─── Texte extrait
Pour ce qui est du revenu dont disposent les ménages, la note de la Commission relève qu’il "accuse un retard par rapport à la croissance du produit intérieur brut (PIB). En 2013, le revenu disponible brut réel des ménages a continué de diminuer d’une année sur l’autre dans la zone euro en termes réels, bien qu’à un rythme plus lent qu’auparavant".
Une autre tendance "préoccupante" selon l’exécutif européen est "la croissance continue des difficultés financières depuis 2010: de plus en plus de personnes déclarent qu’elles doivent prélever sur leur épargne et même, plus récemment, qu’elles doivent s’endetter pour faire face au coût de la vie". Les ménages qui ont les revenus les plus faibles sont les plus lourdement frappés. La note de la Commission estime que 10 % des ménages à faible revenu sont obligés de s’endetter et 15 % encore doivent puiser dans leur épargne pour couvrir leurs dépenses courantes, contre respectivement 5 % et 12 % des ménages pour la population totale.
Le chômage se situait encore à un niveau record en janvier 2014, avec près de 26 millions de personnes à la recherche d’un emploi dans l’UE, soit 10,8 % de la population active. Dans plusieurs États membres, le chômage demeure proche des niveaux historiquement élevés constatés pour la première fois lors de la crise actuelle.
La note révèle également un recours accru au travail temporaire et à temps partiel. Or "il existe des preuves que l’emploi temporaire sert moins de tremplin vers un emploi permanent depuis le début de la crise", s’inquiète la Commission, qui souligne que "simultanément, la stabilité de l’emploi a fortement diminué, notamment pour les hommes et les jeunes", et que « les divergences entre les États membres se sont accentuées » en la matière.
──────
─── Matériel fourni
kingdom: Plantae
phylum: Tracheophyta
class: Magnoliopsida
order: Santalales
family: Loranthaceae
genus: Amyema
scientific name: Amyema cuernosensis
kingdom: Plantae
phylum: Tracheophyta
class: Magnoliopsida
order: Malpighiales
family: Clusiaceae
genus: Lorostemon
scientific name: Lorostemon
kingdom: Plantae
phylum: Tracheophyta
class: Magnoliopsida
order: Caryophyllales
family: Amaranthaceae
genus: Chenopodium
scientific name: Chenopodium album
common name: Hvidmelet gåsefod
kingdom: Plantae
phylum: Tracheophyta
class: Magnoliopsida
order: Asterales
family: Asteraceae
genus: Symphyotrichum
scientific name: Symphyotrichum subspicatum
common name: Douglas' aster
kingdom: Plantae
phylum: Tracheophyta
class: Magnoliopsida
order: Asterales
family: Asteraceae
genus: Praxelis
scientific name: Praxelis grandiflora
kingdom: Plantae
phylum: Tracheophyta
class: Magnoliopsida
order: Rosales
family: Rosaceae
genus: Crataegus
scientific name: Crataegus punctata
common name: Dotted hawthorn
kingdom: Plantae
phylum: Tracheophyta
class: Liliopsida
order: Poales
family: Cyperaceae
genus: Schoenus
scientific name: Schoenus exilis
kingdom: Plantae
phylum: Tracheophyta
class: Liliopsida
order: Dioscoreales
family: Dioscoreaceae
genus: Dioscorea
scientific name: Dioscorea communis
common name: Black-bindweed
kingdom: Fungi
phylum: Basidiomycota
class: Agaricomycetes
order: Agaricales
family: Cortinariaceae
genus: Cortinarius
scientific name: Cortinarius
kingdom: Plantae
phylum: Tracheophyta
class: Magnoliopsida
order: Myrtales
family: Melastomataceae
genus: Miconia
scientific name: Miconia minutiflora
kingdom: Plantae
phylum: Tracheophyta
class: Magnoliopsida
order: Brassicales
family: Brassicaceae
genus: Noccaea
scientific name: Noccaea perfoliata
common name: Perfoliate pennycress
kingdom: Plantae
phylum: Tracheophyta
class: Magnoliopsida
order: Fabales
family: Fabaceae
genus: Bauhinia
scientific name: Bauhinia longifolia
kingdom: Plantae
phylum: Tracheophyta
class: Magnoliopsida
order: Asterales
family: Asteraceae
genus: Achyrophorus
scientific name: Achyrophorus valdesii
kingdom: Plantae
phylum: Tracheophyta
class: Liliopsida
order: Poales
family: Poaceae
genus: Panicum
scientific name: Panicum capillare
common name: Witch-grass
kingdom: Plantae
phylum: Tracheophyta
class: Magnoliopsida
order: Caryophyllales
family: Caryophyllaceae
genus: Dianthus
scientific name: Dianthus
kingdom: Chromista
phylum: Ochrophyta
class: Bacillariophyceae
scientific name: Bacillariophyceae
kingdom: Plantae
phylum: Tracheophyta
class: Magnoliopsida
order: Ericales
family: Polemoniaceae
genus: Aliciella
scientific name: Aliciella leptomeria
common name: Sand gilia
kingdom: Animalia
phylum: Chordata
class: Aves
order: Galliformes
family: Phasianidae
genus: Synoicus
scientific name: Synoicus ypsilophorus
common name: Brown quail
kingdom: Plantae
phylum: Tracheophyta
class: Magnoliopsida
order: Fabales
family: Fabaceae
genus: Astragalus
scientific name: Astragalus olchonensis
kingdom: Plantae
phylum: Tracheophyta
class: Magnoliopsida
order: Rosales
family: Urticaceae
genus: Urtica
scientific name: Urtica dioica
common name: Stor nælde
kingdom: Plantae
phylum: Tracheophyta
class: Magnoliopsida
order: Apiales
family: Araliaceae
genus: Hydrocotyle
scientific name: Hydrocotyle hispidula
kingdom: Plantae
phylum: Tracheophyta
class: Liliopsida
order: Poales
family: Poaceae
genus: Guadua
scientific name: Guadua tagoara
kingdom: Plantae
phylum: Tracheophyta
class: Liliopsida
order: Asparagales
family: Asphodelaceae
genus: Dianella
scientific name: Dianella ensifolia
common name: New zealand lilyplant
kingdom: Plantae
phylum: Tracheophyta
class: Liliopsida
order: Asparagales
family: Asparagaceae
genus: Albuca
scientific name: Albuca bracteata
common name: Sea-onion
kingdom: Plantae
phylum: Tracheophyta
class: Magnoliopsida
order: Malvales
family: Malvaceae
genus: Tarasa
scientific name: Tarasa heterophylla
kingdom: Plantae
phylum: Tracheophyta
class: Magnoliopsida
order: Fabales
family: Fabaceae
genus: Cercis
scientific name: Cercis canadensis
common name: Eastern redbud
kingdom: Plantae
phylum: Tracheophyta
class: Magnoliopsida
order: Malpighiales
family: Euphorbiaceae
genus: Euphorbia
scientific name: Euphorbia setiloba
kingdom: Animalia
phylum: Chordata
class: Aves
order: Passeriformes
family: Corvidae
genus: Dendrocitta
──────
● **Travail demandé**:
1 – D'après l'extrait sur l'emploi et le revenu des ménages, combien de personnes cherchaient un emploi dans l'UE en janvier 2014 ?
2 – Recopiez mot pour mot le passage de l'extrait sur l'emploi et le revenu des ménages qui commence par « Une autre tendance » et se poursuit jusqu'à « la population totale. ».
Ce matériel ne sert à rien pour la suite.

● **Réponses par consigne**:
1 – Près de 26 millions de personnes, soit 10,8 % de la population active.

2 –
Une autre tendance "préoccupante" selon l’exécutif européen est "la croissance continue des difficultés financières depuis 2010: de plus en plus de personnes déclarent qu’elles doivent prélever sur leur épargne et même, plus récemment, qu’elles doivent s’endetter pour faire face au coût de la vie". Les ménages qui ont les revenus les plus faibles sont les plus lourdement frappés. La note de la Commission estime que 10 % des ménages à faible revenu sont obligés de s’endetter et 15 % encore doivent puiser dans leur épargne pour couvrir leurs dépenses courantes, contre respectivement 5 % et 12 % des ménages pour la population totale.